One notable example was antibiotic prescribing. “Doctors sometimes prescribe antibiotics unnecessarily, such as in viral infections where they’re ineffective,” said Zeltzer. “Patients may pressure physicians into giving antibiotics but AI doesn’t budge. It won’t recommend treatment that goes against clinical guidelines.”
AI also proved better at quickly cross-referencing medical history. “Doctors working under pressure don’t always look at the full patient record,” he noted. “AI can, instantly.”
Take urinary tract infections: treatment depends on whether it’s a first occurrence, a recurrence or a case where past antibiotics failed. “Some doctors didn’t factor that in and offered less precise treatments,” Zeltzer said. “The AI picked it up and adjusted accordingly.”

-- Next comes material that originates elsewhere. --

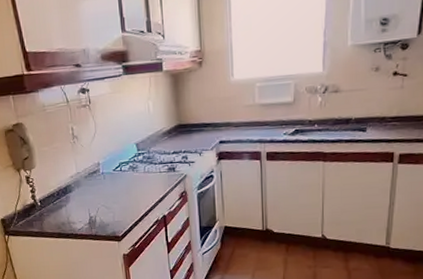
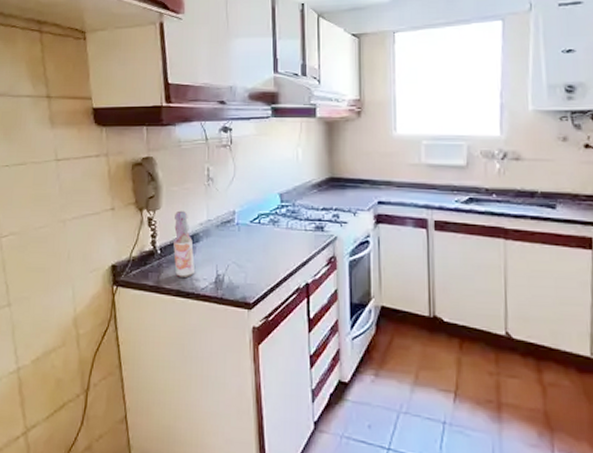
bottle: none [48,167,71,222] -> present [173,210,195,277]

Still, the AI missed some clinical nuances. “Doctors have the advantage of observing the patient,” Zeltzer noted. “Someone with COVID-19 might report shortness of breath. AI would refer them to the ER but a doctor on video call might see they’re not actually struggling to breathe — it’s just nasal congestion. In such cases, human judgment was more accurate.”
When asked about the risk of AI generating false or misleading recommendations — so-called “hallucinations” — Zeltzer explained that this study used a different class of AI than popular language models like ChatGPT.
“Those models were trained on internet text and built to generate plausible-sounding responses, not to assess probabilities or medical accuracy,” he said. “By contrast, this AI system was trained on real medical data and designed specifically to calculate the likelihood of diagnoses. If confidence is low, it doesn’t make a recommendation.”
The system used in the study issued a recommendation in 80% of cases and withheld it in 20%. It also aligns its suggestions with established medical guidelines, which enhances reliability in high-stakes clinical settings.
Why test this now? “This virtual clinic gave us a rare chance to evaluate AI in real-world conditions,” said Zeltzer. “A lot of AI research is based on medical exam questions or textbook cases — but actual patients are messier. They don’t always describe symptoms clearly. That’s the real challenge.”
As for what this means going forward, Zeltzer is cautiously optimistic. “We can’t generalize these findings to all medical conditions but in many cases, the algorithm gave more accurate advice than the average doctor — even in a very good hospital,” he said. “This suggests real potential for improving care and saving time.”
Due to technical limitations, the researchers couldn’t determine whether doctors saw or used the AI’s suggestions, so the study didn’t measure how AI influenced physician decision making. A follow-up study is underway.
The results, Zeltzer added, show that AI can reach a high level of precision and have practical applications in medicine.
Still, many questions remain: How should doctors and AI collaborate? When should recommendations be shown? Should algorithms ever make decisions autonomously? What safeguards need to be in place?
“The pace of innovation is fast but implementing it responsibly takes time,” Zeltzer said. “We’ll likely face new challenges as we go. But it’s not hard to imagine a future where algorithms help flag key information, support decisions and reduce human error in medicine.”